Les gens… Les gens, ils sont pas méchants. Ils font pas exprès. Ils te prêteraient leur téléphone, ils te donneraient de la super-glu pour recoller ton rétro cassé, ils te laisseraient prendre une douche chez eux… Ils votent peut-être Le Pen, ils sont comme tout le monde, ordinaires… Mais toi, quand sauras-tu sans en souffrir constater une fois de plus leur manque de sensibilité ? Tu le leur dirais ils se vexeraient, ne comprendraient pas, te traiteraient de Parisien, te frapperaient, voteraient encore plus tranquillement Le Pen ou Macron. Toi qui comprends si bien Diogène – Ôte-toi de mon soleil ! – comment sauras-tu jamais les tolérer ? Tu tentes de convoquer l’Amour et l’humour… Tu te dis que cela en fera une bien bonne à raconter à tes amis qui ne sont pas des "gens"… Tu te dis que le récit que tu es en train d’en faire vaut bien les vingt minutes de méditation contemplative qui t’ont été subtilisées... Tu te racontes que c’est justement une leçon de vie sur la tolérance et l’humilité, qu’il est juste que tu paies pour ton sentiment de supériorité…

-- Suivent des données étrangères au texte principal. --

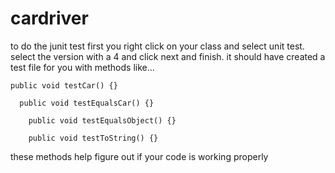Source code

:# cardriver
to do the junit test first you right click on your class and select unit test. 
select the version with a 4 and click next and finish.
it should have created a test file for you with methods like...

	public void testCar() {}
	
	  public void testEqualsCar() {}
	  
    	public void testEqualsObject() {}
	
      	public void testToString() {}
        
these methods help figure out if your code is working properly 


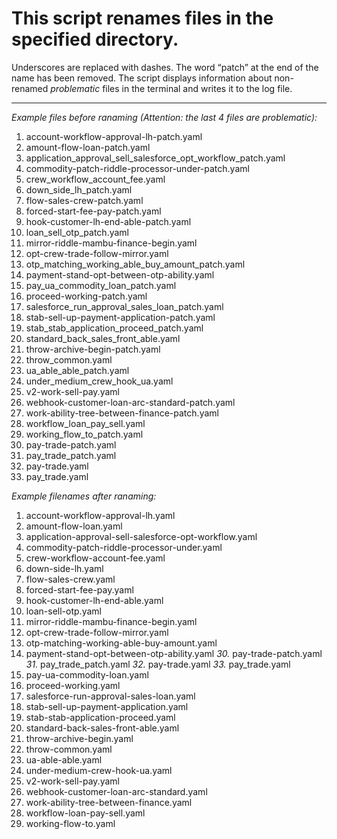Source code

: # This script renames files in the specified directory.
Underscores are replaced with dashes. The word “patch” at the end of the name has been removed.
The script displays information about non-renamed *problematic* files in the terminal and writes it to the log file.

-----------------

*Example files before ranaming (Attention: the last 4 files are problematic):*

1. account-workflow-approval-lh-patch.yaml
2. amount-flow-loan-patch.yaml
3. application_approval_sell_salesforce_opt_workflow_patch.yaml
4. commodity-patch-riddle-processor-under-patch.yaml
5. crew_workflow_account_fee.yaml
6. down_side_lh_patch.yaml
7. flow-sales-crew-patch.yaml
8. forced-start-fee-pay-patch.yaml
9. hook-customer-lh-end-able-patch.yaml
10. loan_sell_otp_patch.yaml
11. mirror-riddle-mambu-finance-begin.yaml
12. opt-crew-trade-follow-mirror.yaml
13. otp_matching_working_able_buy_amount_patch.yaml
14. payment-stand-opt-between-otp-ability.yaml
15. pay_ua_commodity_loan_patch.yaml
16. proceed-working-patch.yaml
17. salesforce_run_approval_sales_loan_patch.yaml
18. stab-sell-up-payment-application-patch.yaml
19. stab_stab_application_proceed_patch.yaml
20. standard_back_sales_front_able.yaml
21. throw-archive-begin-patch.yaml
22. throw_common.yaml
23. ua_able_able_patch.yaml
24. under_medium_crew_hook_ua.yaml
25. v2-work-sell-pay.yaml
26. webhook-customer-loan-arc-standard-patch.yaml
27. work-ability-tree-between-finance-patch.yaml
28. workflow_loan_pay_sell.yaml
29. working_flow_to_patch.yaml
30. pay-trade-patch.yaml
31. pay_trade_patch.yaml
32. pay-trade.yaml
33. pay_trade.yaml

*Example filenames after ranaming:*

1. account-workflow-approval-lh.yaml
2. amount-flow-loan.yaml
3. application-approval-sell-salesforce-opt-workflow.yaml
4. commodity-patch-riddle-processor-under.yaml
5. crew-workflow-account-fee.yaml
6. down-side-lh.yaml
7. flow-sales-crew.yaml
8. forced-start-fee-pay.yaml
9. hook-customer-lh-end-able.yaml
10. loan-sell-otp.yaml
11. mirror-riddle-mambu-finance-begin.yaml
12. opt-crew-trade-follow-mirror.yaml
13. otp-matching-working-able-buy-amount.yaml
14. payment-stand-opt-between-otp-ability.yaml
*30.* pay-trade-patch.yaml
*31.* pay_trade_patch.yaml
*32.* pay-trade.yaml
*33.* pay_trade.yaml
15. pay-ua-commodity-loan.yaml
16. proceed-working.yaml
17. salesforce-run-approval-sales-loan.yaml
18. stab-sell-up-payment-application.yaml
19. stab-stab-application-proceed.yaml
20. standard-back-sales-front-able.yaml
21. throw-archive-begin.yaml
22. throw-common.yaml
23. ua-able-able.yaml
24. under-medium-crew-hook-ua.yaml
25. v2-work-sell-pay.yaml
26. webhook-customer-loan-arc-standard.yaml
27. work-ability-tree-between-finance.yaml
28. workflow-loan-pay-sell.yaml
29. working-flow-to.yaml
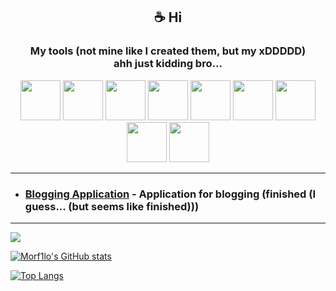<h2 align="center">☕️ Hi</h2>

<h3 align="center">My tools (not mine like I created them, but my xDDDDD)<br />ahh just kidding bro...</h3>
<div align="center">
    <img src="https://raw.githubusercontent.com/marwin1991/profile-technology-icons/refs/heads/main/icons/go.png" width="64" />
    <img src="https://raw.githubusercontent.com/marwin1991/profile-technology-icons/refs/heads/main/icons/rabbitmq.png" width="64" />
    <img src="https://user-images.githubusercontent.com/25181517/117207330-263ba280-adf4-11eb-9b97-0ac5b40bc3be.png" width="64" />
    <img src="https://raw.githubusercontent.com/marwin1991/profile-technology-icons/refs/heads/main/icons/postgresql.png" width="64" />
    <img src="https://raw.githubusercontent.com/marwin1991/profile-technology-icons/refs/heads/main/icons/redis.png" width="64" />
    <img src="https://raw.githubusercontent.com/marwin1991/profile-technology-icons/refs/heads/main/icons/mongodb.png" width="64" />
    <img src="https://raw.githubusercontent.com/marwin1991/profile-technology-icons/refs/heads/main/icons/git.png" width="64" />
    <img src="https://raw.githubusercontent.com/marwin1991/profile-technology-icons/refs/heads/main/icons/visual_studio_code.png" width="64" />
    <img src="https://raw.githubusercontent.com/marwin1991/profile-technology-icons/refs/heads/main/icons/postman.png" width="64" />
</div>

---

- ### [Blogging Application](https://github.com/BloggingApp) - Application for blogging (finished (I guess... (but seems like finished)))

---

![](https://komarev.com/ghpvc?username=morf1lo&color=16198a&style=for-the-badge)

[![Morf1lo's GitHub stats](https://github-readme-stats.vercel.app/api?username=morf1lo&theme=radical&show_icons=true&hide_border=true&icon_color=f1f1f1)](https://github.com/anuraghazra/github-readme-stats)

[![Top Langs](https://github-readme-stats.vercel.app/api/top-langs/?username=morf1lo&layout=compact&theme=radical&hide_border=true)](https://github.com/anuraghazra/github-readme-stats)
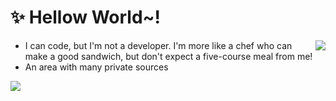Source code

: # ✨ Hellow World~!


<a href="https://discord.com/users/219817341196828673"><img align="right" src="https://lanyard-profile-readme.vercel.app/api/219817341196828673?bg=00000000" /></a>
- I can code, but I'm not a developer. I'm more like a chef who can make a good sandwich, but don't expect a five-course meal from me!
- An area with many private sources

<img src="https://camo.githubusercontent.com/a2e3bcb5af9c7e7b079d713bcb232f90f440bacd4478b00a771ac41dea6e7e25/68747470733a2f2f6d656469612e67697068792e636f6d2f6d656469612f6855684152554d4a42344f73524d584a366c2f67697068792e676966"/>
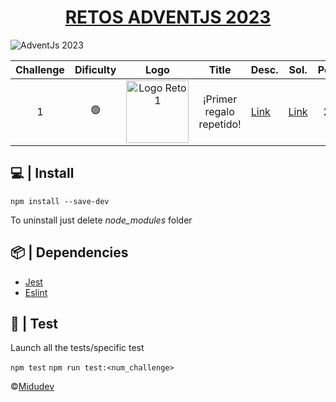 <h1 style="text-align: center;">
    <a href="https://adventjs.dev/">RETOS ADVENTJS 2023</a>
</h1>

![AdventJs 2023](https://github.com/rellabacode/adventjs-2023/blob/feat/challenge01/static/cover.png)

| Challenge | Dificulty |                                                                  Logo                                                                  |          Title           | Desc.                                             | Sol.                                                                                         | Points | Complexity | Ops/s | Test                                                                                                |
|:---------:|:---------:|:--------------------------------------------------------------------------------------------------------------------------------------:|:------------------------:|---------------------------------------------------|----------------------------------------------------------------------------------------------|:------:|:----------:|:-----:|-----------------------------------------------------------------------------------------------------|
|     1     |    🟢     | <img src="https://github.com/rellabacode/adventjs-2023/blob/feat/challenge01/static/1.png" alt="Logo Reto 1" width="100" height="100"> | ¡Primer regalo repetido! | [Link](https://adventjs.dev/es/challenges/2023/1) | [Link](https://github.com/rellabacode/adventjs-2023/blob/feat/challenge01/src/challenge1.ts) |  260   |     2      | 3301  | [Link](https://github.com/rellabacode/adventjs-2023/blob/feat/challenge01/test/challenge01.test.ts) |

## 💻 | Install

`npm install --save-dev`

To uninstall just delete *node_modules* folder

## 📦 | Dependencies

* [Jest](https://jestjs.io/es-ES/)
* [Eslint](https://typescript-eslint.io/)

## 🔧 | Test

Launch all the tests/specific test

`npm test` `npm run test:<num_challenge>`

©[Midudev](https://midu.dev/)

Puis au soir, dans le village bitumé, tu vois une adolescente un peu boulotte descendre la rue en faisant rebondir un ballon de basket, maladroitement (il se loge sous une voiture garée) mais en souriant, pleine d’une énergie de jeu… Et l’humanité, tu l’aimes à nouveau, tu ne veux pas qu’elle s’anéantisse.

samedi 19 juin 2021

croisements d'interactions

17 juillet 2020

Jour 2

Tu es parti sur un sentier rectiligne, en diagonale sur l’adret. Il faisait déjà trop chaud sur tes coups de soleil mais tu espérais que la transpiration chasserait les visions de la nuit. Tu as dépassé un homme qui buvait à la pipette de son sac à dos poche à eau, assis sur le bord du chemin, C’est raide ! a-t-il dit, encore essoufflé, et tu as souri de son besoin d’interaction. Ta légère condescendance marquait une fierté de grimper plus vite que lui, ton propre besoin d’interaction. Arrivé au col tu as tourné le dos aux remontées mécaniques et à leurs hideux pylônes, ainsi seulement c’était beau.

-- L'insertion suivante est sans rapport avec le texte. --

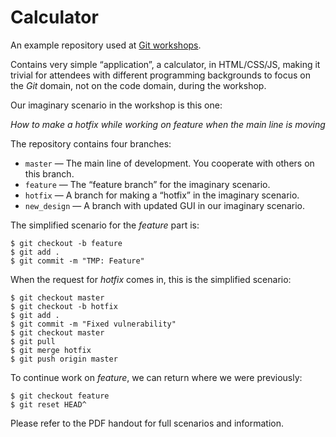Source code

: Calculator
==========

An example repository used at [Git workshops](http://gitfu.cz/).

Contains very simple “application”, a calculator, in HTML/CSS/JS,
making it trivial for attendees with different programming
backgrounds to focus on the _Git_ domain, not on the code domain,
during the workshop.

Our imaginary scenario in the workshop is this one:

_How to make a hotfix while working on feature when the main line is moving_

The repository contains four branches:

* `master` — The main line of development. You cooperate with others on this branch.
* `feature` — The “feature branch” for the imaginary scenario.
* `hotfix` — A branch for making a “hotfix” in the imaginary scenario.
* `new_design` — A branch with updated GUI in our imaginary scenario.

The simplified scenario for the _feature_ part is:

    $ git checkout -b feature
    $ git add .
    $ git commit -m "TMP: Feature"

When the request for _hotfix_ comes in, this is the simplified scenario:

    $ git checkout master
    $ git checkout -b hotfix
    $ git add .
    $ git commit -m "Fixed vulnerability"
    $ git checkout master
    $ git pull
    $ git merge hotfix
    $ git push origin master

To continue work on _feature_, we can return where we were previously:

    $ git checkout feature
    $ git reset HEAD^

Please refer to the PDF handout for full scenarios and information.
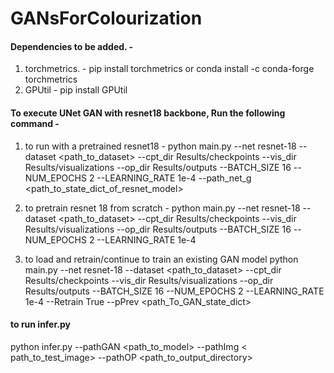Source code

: # GANsForColourization

#### Dependencies to be added. - 
1. torchmetrics. -  pip install torchmetrics or conda install -c conda-forge torchmetrics
2. GPUtil - pip install GPUtil

#### To execute UNet GAN with resnet18 backbone, Run the following command - 

1. to run with a pretrained resnet18 - 
python main.py --net resnet-18 --dataset <path_to_dataset>  --cpt_dir Results/checkpoints --vis_dir Results/visualizations --op_dir Results/outputs --BATCH_SIZE 16 --NUM_EPOCHS 2 --LEARNING_RATE 1e-4 --path_net_g <path_to_state_dict_of_resnet_model>

2. to pretrain resnet 18 from scratch - 
python main.py --net resnet-18 --dataset <path_to_dataset>  --cpt_dir Results/checkpoints --vis_dir Results/visualizations --op_dir Results/outputs --BATCH_SIZE 16 --NUM_EPOCHS 2 --LEARNING_RATE 1e-4

3. to load and retrain/continue to train an existing GAN model
python main.py --net resnet-18 --dataset <path_to_dataset>  --cpt_dir Results/checkpoints --vis_dir Results/visualizations --op_dir Results/outputs --BATCH_SIZE 16 --NUM_EPOCHS 2 --LEARNING_RATE 1e-4 --Retrain True --pPrev <path_To_GAN_state_dict>

#### to run infer.py

python infer.py --pathGAN <path_to_model> --pathImg < path_to_test_image> --pathOP <path_to_output_directory>


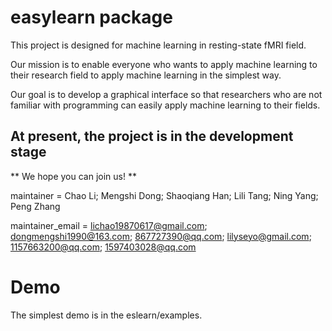 # easylearn package 
This project is designed for machine learning in resting-state fMRI field.   

Our mission is to enable everyone who wants to apply machine learning to their research field to apply machine learning in the simplest way.  

Our goal is to develop a graphical interface so that researchers who are not familiar with programming can easily apply machine learning to their fields.  

## At present, the project is in the development stage  

** We hope you can join us! **

maintainer = Chao Li; Mengshi Dong; Shaoqiang Han; Lili Tang; Ning Yang; Peng Zhang  

maintainer_email = lichao19870617@gmail.com; dongmengshi1990@163.com; 867727390@qq.com; lilyseyo@gmail.com; 1157663200@qq.com; 1597403028@qq.com  

# Demo
The simplest demo is in the eslearn/examples.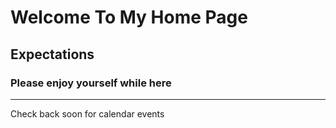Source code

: # Welcome To My Home Page
## Expectations

### Please enjoy yourself while here


---
Check back soon for calendar events

  


  
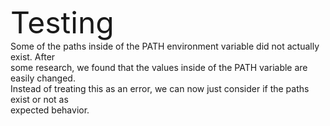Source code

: <font size="10">Testing</font>  
Some of the paths inside of the PATH environment variable did not actually exist. After  
some research, we found that the values inside of the PATH variable are easily changed.  
Instead of treating this as an error, we can now just consider if the paths exist or not as  
expected behavior.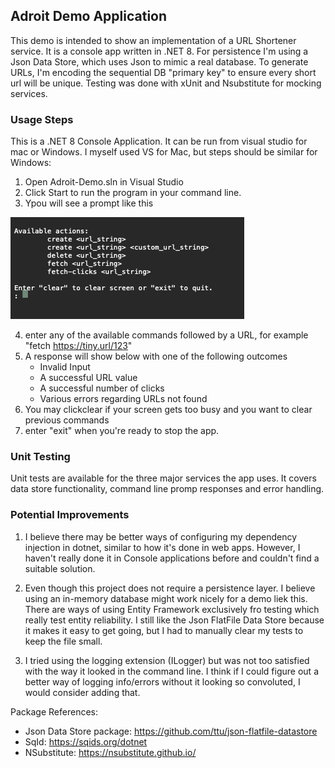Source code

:## Adroit Demo Application

This demo is intended to show an implementation of a URL Shortener service. It is a console app written in .NET 8. For persistence I'm using a Json Data Store, which uses Json to mimic a real database. To generate URLs, I'm encoding the sequential DB "primary key" to ensure every short url will be unique. Testing was done with xUnit and Nsubstitute for mocking services.

### Usage Steps
This is a .NET 8 Console Application. It can be run from visual studio for mac or Windows. I myself used VS for Mac, but steps should be similar for Windows:

1. Open Adroit-Demo.sln in Visual Studio
2. Click Start to run the program in your command line.
3. Ypou will see a prompt like this

  ![alt text](image.png)

4. enter any of the available commands followed by a URL, for example "fetch https://tiny.url/123"
5. A response will show below with one of the following outcomes
    * Invalid Input
    * A successful URL value
    * A successful number of clicks
    * Various errors regarding URLs not found
6. You may clickclear if your screen gets too busy and you want to clear previous commands
7. enter "exit" when you're ready to stop the app.

### Unit Testing
Unit tests are available for the three major services the app uses. It covers data store functionality, command line promp responses and error handling.

### Potential Improvements
1. I believe there may be better ways of configuring my dependency injection in dotnet, similar to how it's done in web apps. However, I haven't really done it in Console applications before and couldn't find a suitable solution.

2. Even though this project does not require a persistence layer. I believe using an in-memory database might work nicely for a demo liek this. There are ways of using Entity Framework exclusively fro testing which really test entity reliability. I still like the Json FlatFile Data Store because it makes it easy to get going, but I had to manually clear my tests to keep the file small. 

3. I tried using the logging extension (ILogger) but was not too satisfied with the way it looked in the command line. I think if I could figure out a better way of logging info/errors without it looking so convoluted, I would consider adding that.

Package References:
* Json Data Store package: https://github.com/ttu/json-flatfile-datastore
* SqId: https://sqids.org/dotnet
* NSubstitute: https://nsubstitute.github.io/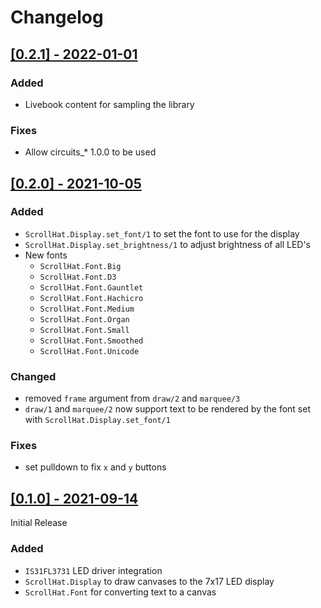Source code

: # Changelog

## [[0.2.1] - 2022-01-01](https://github.com/jjcarstens/scroll_hat/releases/tag/v0.2.1)

### Added

* Livebook content for sampling the library

### Fixes

* Allow circuits_* 1.0.0 to be used

## [[0.2.0] - 2021-10-05](https://github.com/jjcarstens/scroll_hat/releases/tag/v0.2.0)

### Added

* `ScrollHat.Display.set_font/1` to set the font to use for the display
* `ScrollHat.Display.set_brightness/1` to adjust brightness of all LED's
* New fonts
  * `ScrollHat.Font.Big`
  * `ScrollHat.Font.D3`
  * `ScrollHat.Font.Gauntlet`
  * `ScrollHat.Font.Hachicro`
  * `ScrollHat.Font.Medium`
  * `ScrollHat.Font.Organ`
  * `ScrollHat.Font.Small`
  * `ScrollHat.Font.Smoothed`
  * `ScrollHat.Font.Unicode`

### Changed

* removed `frame` argument from `draw/2` and `marquee/3`
* `draw/1` and `marquee/2` now support text to be rendered by the font set with `ScrollHat.Display.set_font/1`

### Fixes

* set pulldown to fix `x` and `y` buttons

## [[0.1.0] - 2021-09-14](https://github.com/jjcarstens/scroll_hat/releases/tag/v0.1.0)

Initial Release

### Added

- `IS31FL3731` LED driver integration
- `ScrollHat.Display` to draw canvases to the 7x17 LED display
- `ScrollHat.Font` for converting text to a canvas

L’après midi, au retour, soudain ta douleur au bras gauche t’a plié en deux (dans un mouvement vif pour chasser un insecte), cassant l’œuf de la veille : constat d’impuissance, extinction du désir, perte de la joie. Tu es reparti en convoquant d’autorité… la joie ? Est-ce possible, relancer ainsi le triangle vertueux ? Ensuite est venu le moment épique, à la descente, il te fallait des bâtons de marche sous peine de ne plus pouvoir mettre un pied devant l’autre, tu as brisé du bois en manquant te fracturer les os. L’assis du matin t’a dépassé, C’est raide aussi dans l’autre sens ! as-tu dit.